Beğenmeniz dileğiyle... Keyifli okumalar :-)
''Rana , Rana hadi kalk kızım. Okula geç kalacaksın.'' Annem bir yandan yavaşça saçımı okşarken bir yandan da beni uyandırmaya çalışıyordu. Gözümü çaktırmadan hafifçe araladığımda annemin endişeli bir yüzle bana baktığını gördüm. Eh endişeli olması normal... Dün eve gelince hiçbir şey demeden direk odama çıkmış, uyumadığım halde uyuyor gibi yapıp yemeğe bile inmemiştim.
Bir ara ablam gelip : '' Hey sarı çıyan hadi kalk daha seninle görülecek bir hesabımız var.'' deyip beni kaldırmaya çalışsada hiç ses çıkarmayıp yatmaya devam etmiştim.
Ablamdan sonra birkaç kez annemde gelmişti ama o da bir sonuç alamamıştı.Bir süre sonra beni kendi halime bıraksalarda endişelendiklerini anlamak zor değildi.

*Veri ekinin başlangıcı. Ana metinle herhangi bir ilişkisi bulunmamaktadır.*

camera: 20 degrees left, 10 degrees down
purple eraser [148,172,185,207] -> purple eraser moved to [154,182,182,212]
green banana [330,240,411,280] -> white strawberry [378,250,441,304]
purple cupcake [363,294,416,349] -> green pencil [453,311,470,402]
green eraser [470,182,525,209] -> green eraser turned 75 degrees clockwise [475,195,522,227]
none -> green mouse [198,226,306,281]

Bu kadar basit bir olayda bu kadar büyütülecek ne var diyebilirsiniz. Haksız da sayılmazsınız aslında... Tamam itiraf etsem iyi olacak. Dışardan her ne kadar duygusuz, soğukkanlı, belki biraz da psikopat gibi görünsemde öyle değilim aslında... Bu sadece kendimi güçlü göstermek için ördüğüm bir duvar, taktığım bir maske... Ama gerçekten işe yarıyor, insanlar farketmiyor çoğu zaman gerçekte ne düşündüğümü, nasıl hissettiğimi... Bazen ben bile şaşıyorum kendime nasıl böyle ayakta durabildiğime ; ama tabi bu duygusuzlukta bir yere kadar sürüyor... Geceleri kaç kere ağlayıp sabaha kadar ıslak yastıkla uyumak zorunda kaldığımı hatırlamıyorum... İşte gerçekte böyle hassasım tabi konu Çağlar olunca daha da hassas oluyorum...

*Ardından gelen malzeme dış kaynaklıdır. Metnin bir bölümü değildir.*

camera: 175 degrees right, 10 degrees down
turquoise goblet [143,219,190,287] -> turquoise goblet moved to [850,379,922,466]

Aklıma Çağlar'ın o kanlar içindeki yüzü gelince içim yine burkuldu. Gözüme yaşların birikmeye başladığını fark ettiğimde. 'Kendine gel Rana her şey yolunda' dedikten sonra yavaşça gözümü açıp yatakta doğruldum.

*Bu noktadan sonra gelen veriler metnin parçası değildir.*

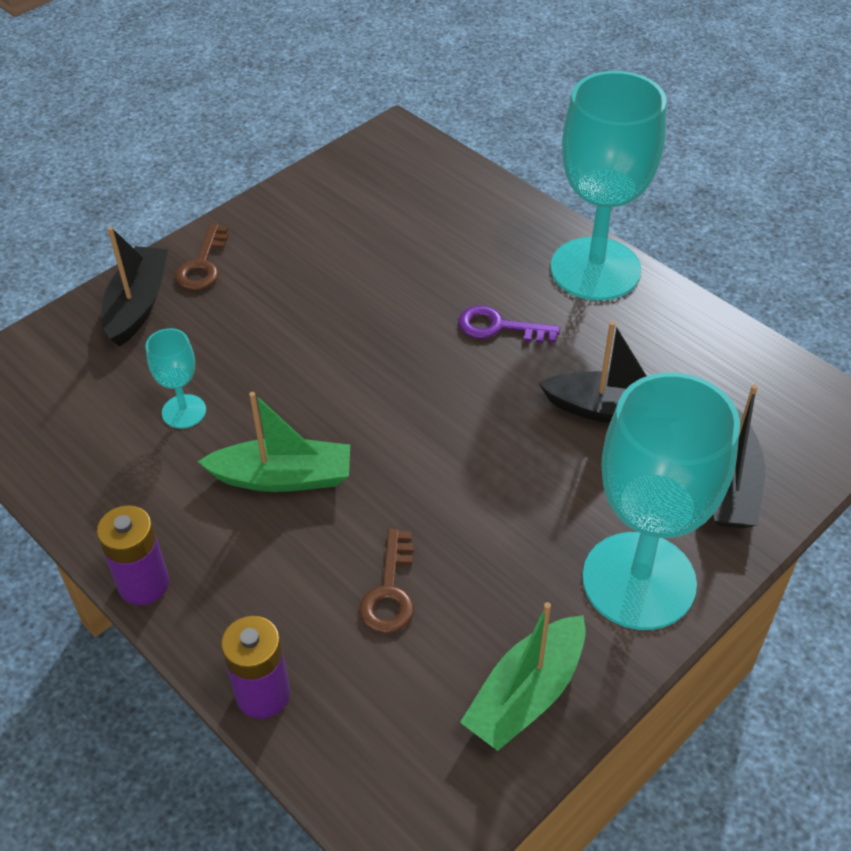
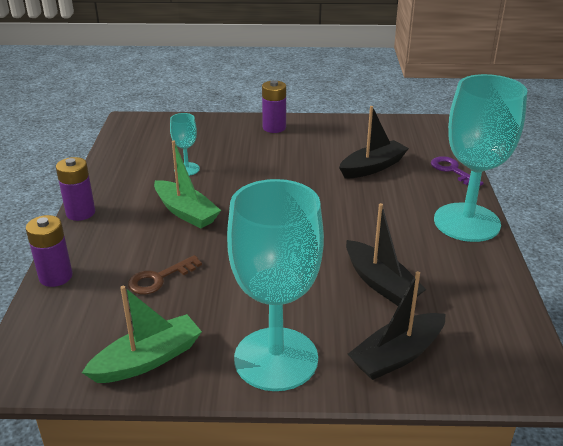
camera: 45 degrees right, 15 degrees down
black boat [102,227,168,347] -> black boat moved to [339,106,409,179]
brown key [175,224,228,290] -> purple battery [262,80,286,133]
purple key [458,305,560,343] -> purple key moved to [431,156,484,186]
green boat [460,602,586,751] -> green boat turned 150 degrees clockwise [82,286,202,383]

Annem endişeli bir sesle ''Kızım dün iyi görünmüyordun. Çok endişelendik. Hasta falan mısın? Şimdi nasılsın?'' diye soruları art arda sıralarken, ben geçiştirmek için : '' İyiyim anne bir şey yok. Dün biraz yorulmuşum sadece.'' dedim.
Annem pekte inanmdığını gösteren gözlerle beni süzdükten sonra '' Eh iyi o zaman. Hadi hazırlanda aşağı in. Kahvaltı hazır.'' deyip odadan çıktı.
Ben de fazla oyalanmadan hazırlanıp aşağı indim. Kahvaltımı yaptıktan sonra hala bana endişeli gözlerle bakan anneme bir kez daha endişelenmemesini, iyi olduğumu söyleyip yanağına sulu bir öpücük kondurdum.
Emre'ye soracaklarımı kafamda tasarlarken evden çıkıp okulun yolunu tutmuştum çoktan...
Sınıfa girdiğimde Emre'yi yine aynı pozisyonda uyurken buldum.Yanına gittiğimde bir yandan onu dürterken bir yandan da bıkkın bir sesle : '' Of Emre hiç değişmeyeceksin değil mi?'' diyerek onu kaldırmaya çalışıyordum.
Sonunda kafasını kaldırmayı başarıp boğuk bir sesle : '' Ya Rana bir kere de şu güzellik uykumu bölme...'' dediğinde hafifçe kıkırdadım. Sabahları o kadar komik oluyor ki...
Emre uyanmak için tuhaf tuhaf hareketler yaparken gülme isteğimi bastırıp konuşmaya başladım :
'' Emre sence de bana anlatman gereken bir şey yok mu?''
'' Ne gibi?''
''Ne gibisi mi var Emre? Dünkü olaydan bahsediyorsun tabiki.''
" Hangi olay?''
'' Salak ayağına yatma Emre. Hangi olay olduğunu gayet iyi biliyorsun. Çantaları alıp geldikten sonra bir tuhaf davranıyordun, içerde biri sana bir şey mi dedi? Neden bana Çağlar'dan uzak dur dedin? Eve dönerken neden korkmuş gibi davaranıyordun? Neler oluyor? ...'' diye soruları arka arkaya sıralarken o da yüzünde şaşkın bir ifadeyle :
ŞİMDİ OKUDUĞUN
Nefretin Bedeli
RomanceBüyük bir nefret ve alınması gereken bir intikam... İntikam için oynanan iğrenç oyunlar... Oyunlardan habersiz masum bir kız... Oyunu kazanan kim olacak ?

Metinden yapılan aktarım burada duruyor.